> _WORK REQUEST_
Pull out every line in the data below that contains the string "kaffebønner".

Page-level text extractions:
········

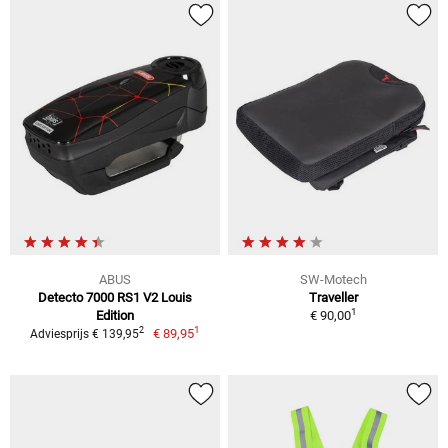
ABUS
SW-Motech
Detecto 7000 RS1 V2 Louis
Traveller
1
Edition
€ 90,00
1
2
€ 89,95
Adviesprijs € 139,95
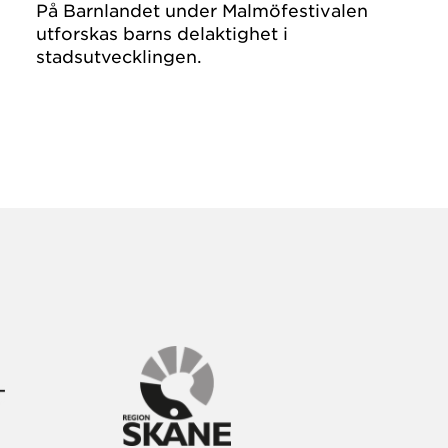
På Barnlandet under Malmöfestivalen
utforskas barns delaktighet i
stadsutvecklingen.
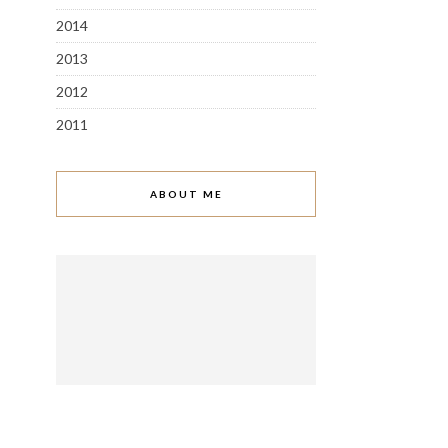
2014
2013
2012
2011
ABOUT ME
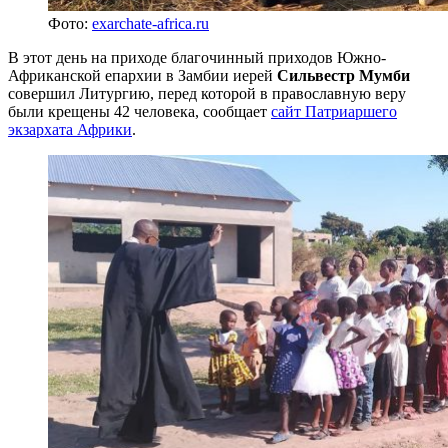
Фото:
exarchate-africa.ru
В этот день на приходе благочинный приходов Южно-
Африканской епархии в Замбии иерей
Сильвестр Мумби
совершил Литургию, перед которой в православную веру
были крещены 42 человека, сообщает
сайт Патриаршего
экзархата Африки
.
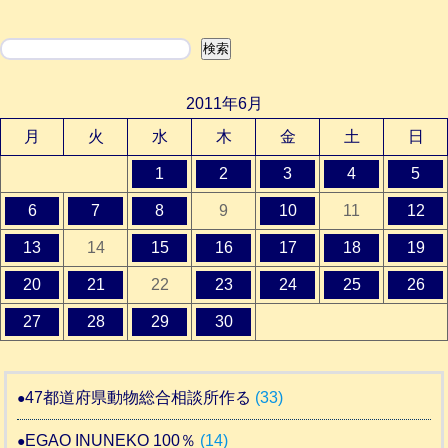
検索
検索
2011年6月
月
火
水
木
金
土
日
1
2
3
4
5
6
7
8
9
10
11
12
13
14
15
16
17
18
19
20
21
22
23
24
25
26
27
28
29
30
47都道府県動物総合相談所作る
(33)
EGAO INUNEKO 100％
(14)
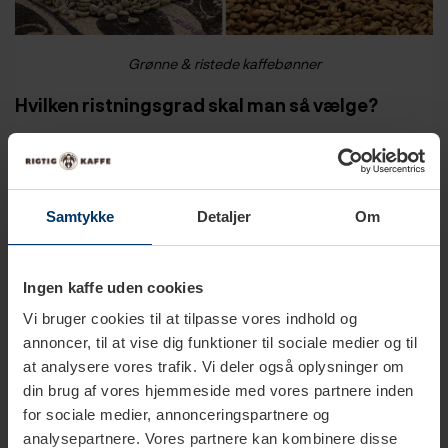
Grønne & ristede kaffebønner
Hvilken ristningsgrad skal man så vælge?
Valget af kaffe bør ikke nødvendigvis træffes ud fra
ristningsgraden, men derimod ud fra hvilke råvarer,
smagsnoter og aromaer, man foretrækker. Kaffe er en
smagssag, og det vigtigste redskab i den sammenhæng er
Samtykke
Detaljer
Om
dine smagsløg - du er nødt til at prøve dig frem med
forskellige kaffer for at finde den type, du bedst kan lide.
Ingen kaffe uden cookies
Mange parametre spiller ind, når man skal finde frem til den
Vi bruger cookies til at tilpasse vores indhold og
kaffetype man bedst kan lide, så der er mange ting at
annoncer, til at vise dig funktioner til sociale medier og til
overveje, bl.a. forholdet mellem arabica og robusta,
at analysere vores trafik. Vi deler også oplysninger om
ristningsgrad, oprindelsesland, samt hvorvidt det er en single
din brug af vores hjemmeside med vores partnere inden
origin kaffe eller en blanding af flere forskellige kaffebønner.
for sociale medier, annonceringspartnere og
analysepartnere. Vores partnere kan kombinere disse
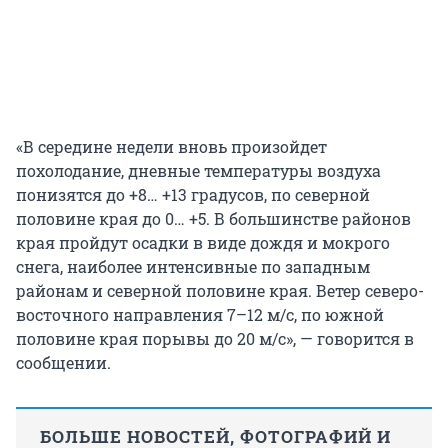
«В середине недели вновь произойдет
похолодание, дневные температуры воздуха
понизятся до +8… +13 градусов, по северной
половине края до 0… +5. В большинстве районов
края пройдут осадки в виде дождя и мокрого
снега, наиболее интенсивные по западным
районам и северной половине края. Ветер северо-
восточного направления 7–12 м/с, по южной
половине края порывы до 20 м/с», — говорится в
сообщении.
БОЛЬШЕ НОВОСТЕЙ, ФОТОГРАФИЙ И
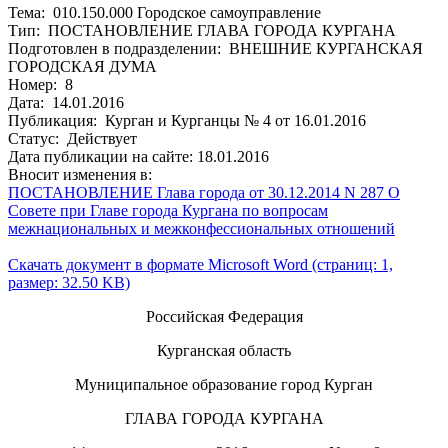
Тема: 010.150.000 Городское самоуправление
Тип: ПОСТАНОВЛЕНИЕ ГЛАВА ГОРОДА КУРГАНА
Подготовлен в подразделении: ВНЕШНИЕ КУРГАНСКАЯ
ГОРОДСКАЯ ДУМА
Номер: 8
Дата: 14.01.2016
Публикация: Курган и Курганцы № 4 от 16.01.2016
Статус: Действует
Дата публикации на сайте: 18.01.2016
Вносит изменения в:
ПОСТАНОВЛЕНИЕ Глава города от 30.12.2014 N 287 О
Совете при Главе города Кургана по вопросам
межнациональных и межконфессиональных отношений
Скачать документ в формате Microsoft Word (страниц: 1,
размер: 32.50 KB)
Российская Федерация
Курганская область
Муниципальное образование город Курган
ГЛАВА ГОРОДА КУРГАНА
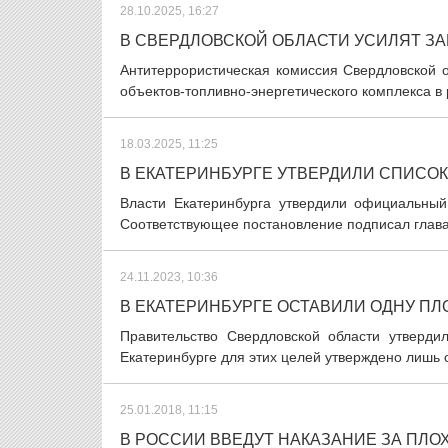
28.10.2025, 16:27
В СВЕРДЛОВСКОЙ ОБЛАСТИ УСИЛЯТ З
Антитеррористическая комиссия Свердловской 
объектов-топливно-энергетического комплекса в 
18.03.2025, 11:25
В ЕКАТЕРИНБУРГЕ УТВЕРДИЛИ СПИСО
Власти Екатеринбурга утвердили официальный
Соответствующее постановление подписал глава 
24.11.2023, 10:36
В ЕКАТЕРИНБУРГЕ ОСТАВИЛИ ОДНУ П
Правительство Свердловской области утверд
Екатеринбурге для этих целей утверждено лишь о
25.01.2018, 11:15
В РОССИИ ВВЕДУТ НАКАЗАНИЕ ЗА ПЛО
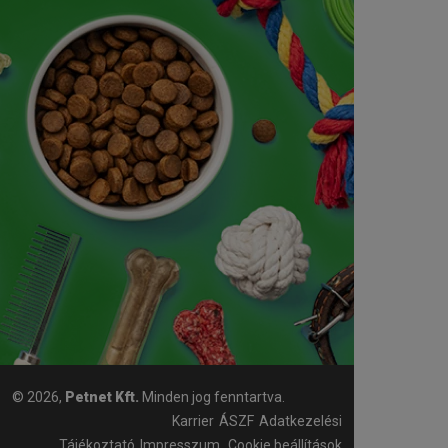
© 2026,
Petnet Kft.
Minden jog fenntartva.
Karrier
ÁSZF
Adatkezelési
Tájékoztató
Impresszum
Cookie beállítások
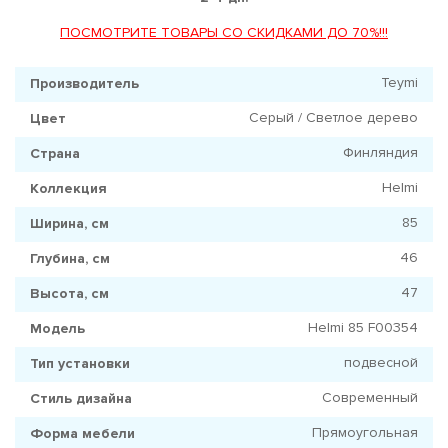
ПОСМОТРИТЕ ТОВАРЫ СО СКИДКАМИ ДО 70%!!!
Teymi
Производитель
Серый / Светлое дерево
Цвет
Финляндия
Страна
Helmi
Коллекция
85
Ширина, см
46
Глубина, см
47
Высота, см
Helmi 85 F00354
Модель
подвесной
Тип установки
Современный
Стиль дизайна
Прямоугольная
Форма мебели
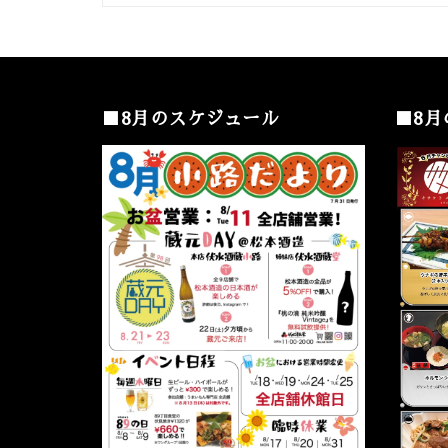
■8月のスケジュール
■8月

········

> _COMPLETED TASK_
Grønne & ristede kaffebønner
origin kaffe eller en blanding af flere forskellige kaffebønner.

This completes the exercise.